Lee Woong-Woo, Kim Han-Joon, Lee Hong Ji, Kim Han Byul, Park Kwang Suk, Sohn Chul-Ho, Jeon Beomseok
Department of Neurology, Nowon Eulji Medical Center, Eulji University, Seoul, Korea.
Department of Neurology, Eulji University College of Medicine, Daejeon, Korea.
J Mov Disord. 2022 Sep;15(3):232-240. doi: 10.14802/jmd.21178. Epub 2022 Jul 26.
Putaminal iron deposition is an important feature that helps differentiate multiple system atrophy with predominant parkinsonism (MSA-p) from Parkinson's disease (PD). Most previous studies used visual inspection or quantitative methods with manual manipulation to perform this differentiation. We investigated the value of a new semiautomated diagnostic algorithm using 3T-MR susceptibility-weighted imaging for MSA-p.
This study included 26 MSA-p, 68 PD, and 41 normal control (NC) subjects. The algorithm was developed in 2 steps: 1) determine the image containing the remarkable putaminal margin and 2) calculate the phase-shift values, which reflect the iron concentration. The next step was to identify the best differentiating conditions among several combinations. The highest phaseshift value of each subject was used to assess the most effective diagnostic set.

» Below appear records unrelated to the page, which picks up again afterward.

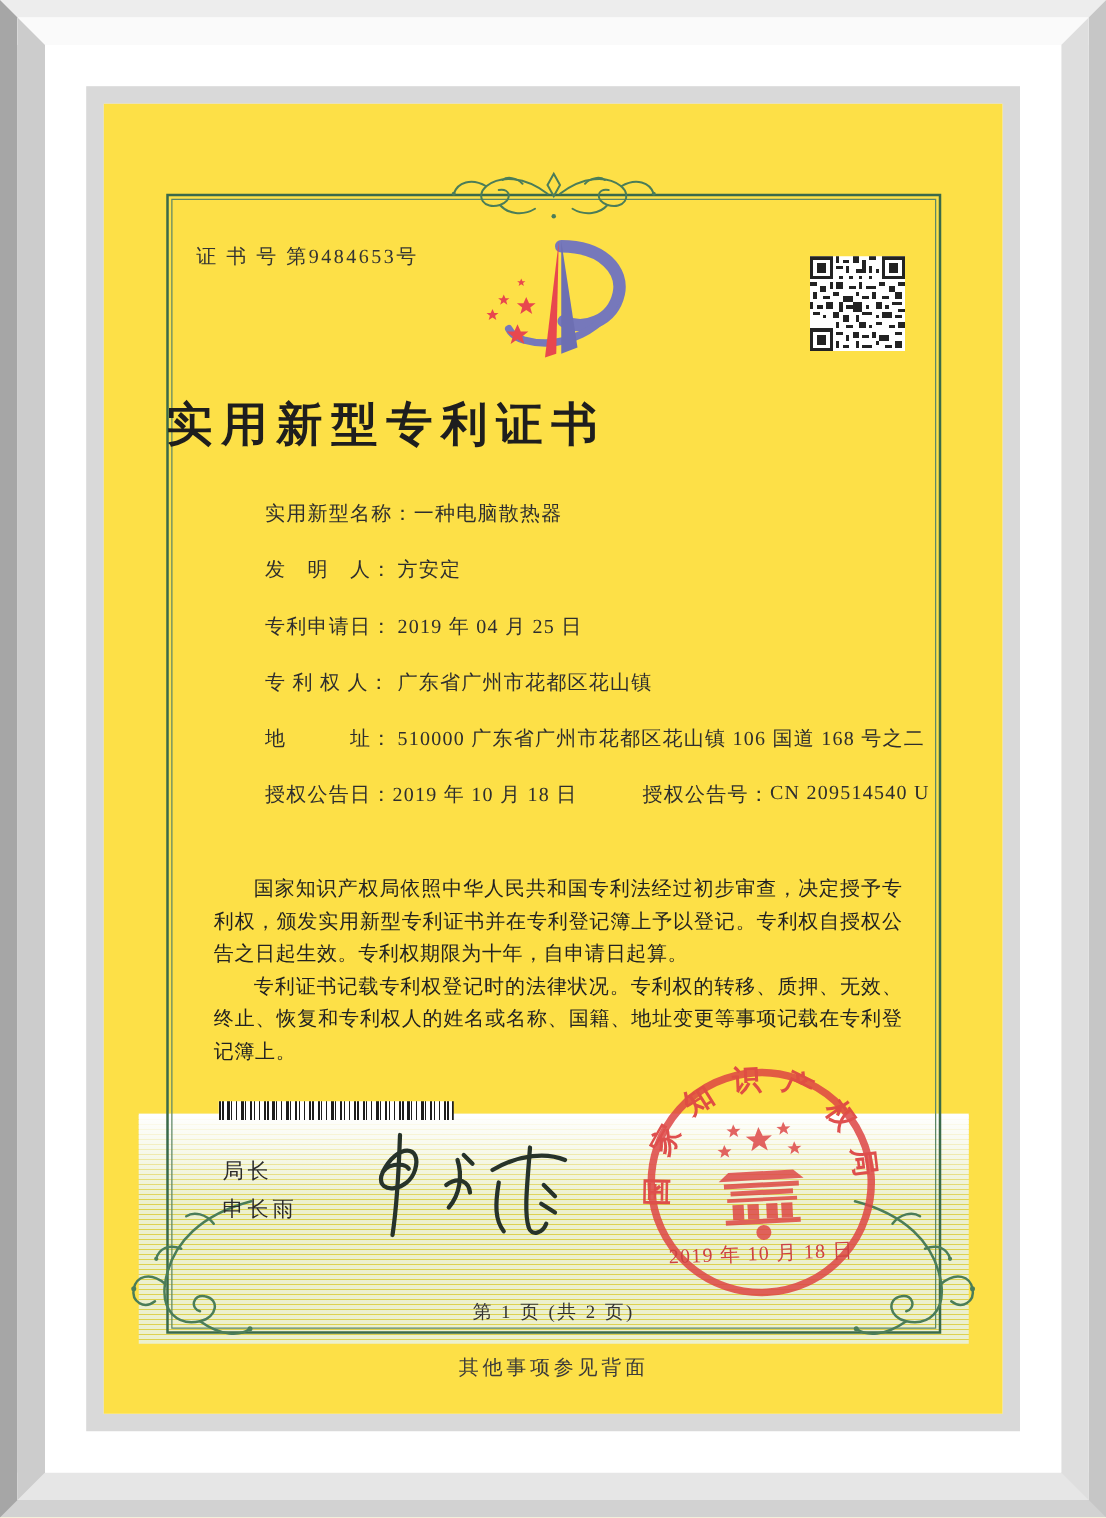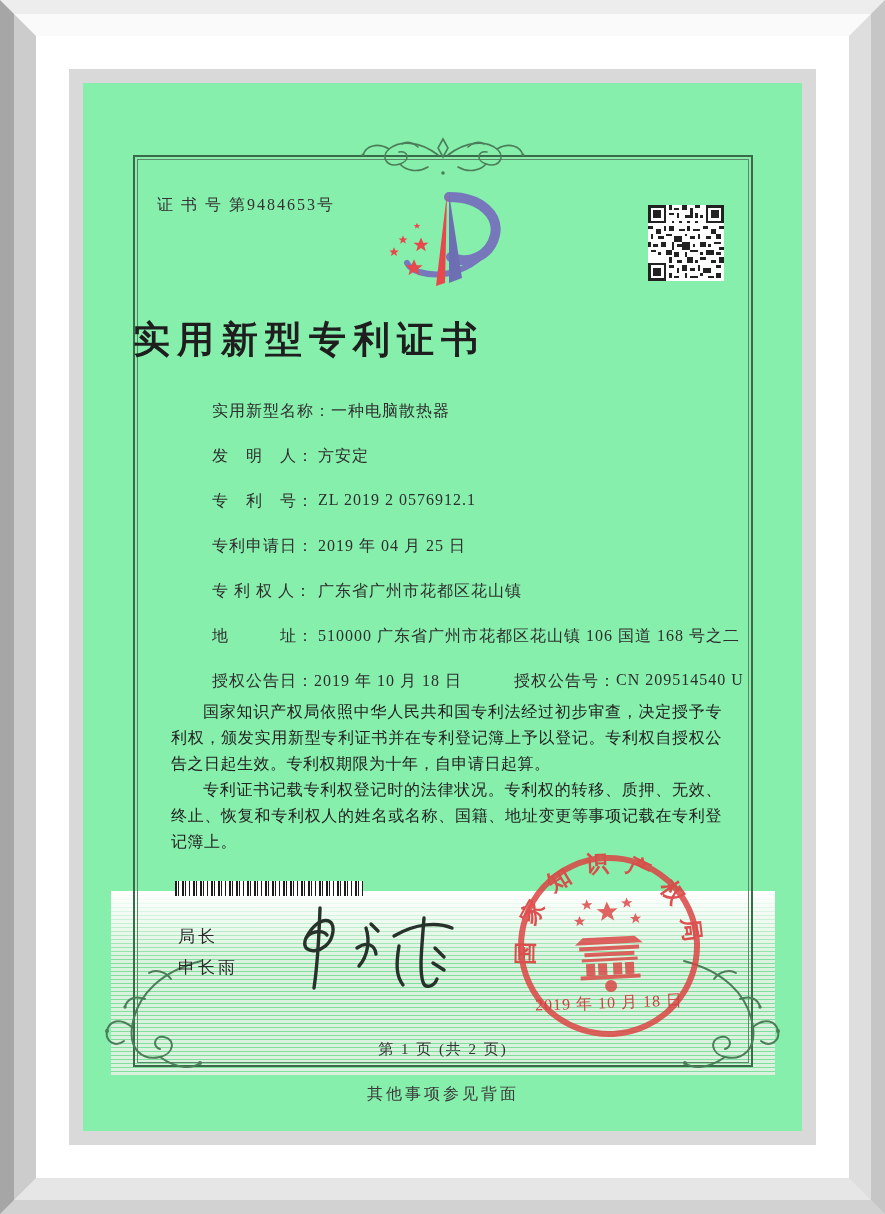--- a/index.html
+++ b/index.html
@@ -2,21 +2,21 @@
 <html><head>
 <meta charset="utf-8">
 <style>
   html,body{margin:0;padding:0;background:#ffffff;}
   .scene{position:relative;width:885px;height:1214px;font-family:"Liberation Serif","DejaVu Serif",serif;overflow:hidden;}
   
   .frame-outer{position:absolute;inset:0;border:14px solid;border-color:#ededed #c6c6c6 #d2d2d2 #a6a6a6;background:#fff;box-sizing:border-box;}
   .frame-bevel{position:absolute;inset:14px;border:22px solid;border-color:#fafafa #dedede #e6e6e6 #cccccc;box-sizing:border-box;}
   .frame-face{position:absolute;inset:36px;border:33px solid #ffffff;box-sizing:border-box;box-shadow:0 0 0 1px #f2f2f2 inset;}
   .mat-line{position:absolute;inset:69px;border:14px solid #d9d9d9;box-sizing:border-box;}
-  .paper{position:absolute;inset:83px;background:#86efac;}
+  .paper{position:absolute;inset:83px;background:#fde047;}
   
   .guilloche{position:absolute;left:28px;top:808px;width:664px;height:184px;
     background:
       linear-gradient(to bottom,#ffffff 0,rgba(255,255,255,0) 70px),
       repeating-linear-gradient(to bottom, rgba(108,160,112,0.22) 0 1px, rgba(233,243,230,0.85) 1px 4px);
   }
   
   .cert-border{position:absolute;left:50px;top:72px;right:49px;bottom:64px;border:2px solid #3a6a4a;}
   .cert-border-inner{position:absolute;inset:2px;border:1px solid #5d8767;}
   .orn{position:absolute;color:#4b7d58;}
@@ -233,24 +233,20 @@
     <div class="fields">
       <div class="frow">
         <span class="lbl">实用新型名称：</span>
         <span class="val">一种电脑散热器</span>
       </div>
       <div class="frow">
         <span class="lbl">发　明　人：</span>
         <span class="val">方安定</span>
       </div>
       <div class="frow">
-        <span class="lbl">专　利　号：</span>
-        <span class="val">ZL 2019 2 0576912.1</span>
-      </div>
-      <div class="frow">
         <span class="lbl">专利申请日：</span>
         <span class="val">2019 年 04 月 25 日</span>
       </div>
       <div class="frow">
         <span class="lbl">专 利 权 人：</span>
         <span class="val">广东省广州市花都区花山镇</span>
       </div>
       <div class="frow">
         <span class="lbl">地　　　址：</span>
         <span class="val">510000 广东省广州市花都区花山镇 106 国道 168 号之二</span>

The raw phase-shift values were present along the lateral margin of the putamen in each group. It demonstrates an anterior- to-posterior gradient that was identified most frequently in MSA-p. The average of anterior 5 phase shift values were used for normalization. The highest area under the receiver operating characteristic curve (0.874, 80.8% sensitivity, and 86.7% specificity) of MSA-p versus PD was obtained under the combination of 3 or 4 vertical pixels and one dominant side when the normalization methods were applied. In the subanalysis for the MSA-p patients with a longer disease duration, the performance of the algorithm improved.
This algorithm detected the putaminal lateral margin well, provided insight into the iron distribution of the putaminal rim of MSA-p, and demonstrated good performance in differentiating MSA-p from PD.
壳核铁沉积是有助于将帕金森叠加型多系统萎缩(MSA-p)与帕金森病(PD)相鉴别的重要特征。以往大多数研究采用视觉检查或手动操作的定量方法进行这种鉴别。我们研究了一种使用3T磁共振 susceptibility加权成像的新型半自动诊断算法对MSA-p的价值。
本研究纳入了26例MSA-p患者、68例PD患者和41例正常对照(NC)受试者。该算法分两步开发:1)确定包含明显壳核边缘的图像;2)计算反映铁浓度的相移值。下一步是在几种组合中确定最佳鉴别条件。使用每个受试者的最高相移值来评估最有效的诊断集。
每组中原始相移值沿壳核外侧边缘呈现。它显示出从前到后的梯度,在MSA-p中最常被识别。使用前5个相移值的平均值进行归一化。当应用归一化方法时,在3或4个垂直像素和一侧优势的组合下,MSA-p与PD的受试者操作特征曲线下面积最高(0.874,灵敏度80.8%,特异性86.7%)。在对病程较长的MSA-p患者的亚分析中,该算法的性能有所提高。
该算法能很好地检测壳核外侧边缘,深入了解MSA-p壳核边缘的铁分布,并在区分MSA-p与PD方面表现良好。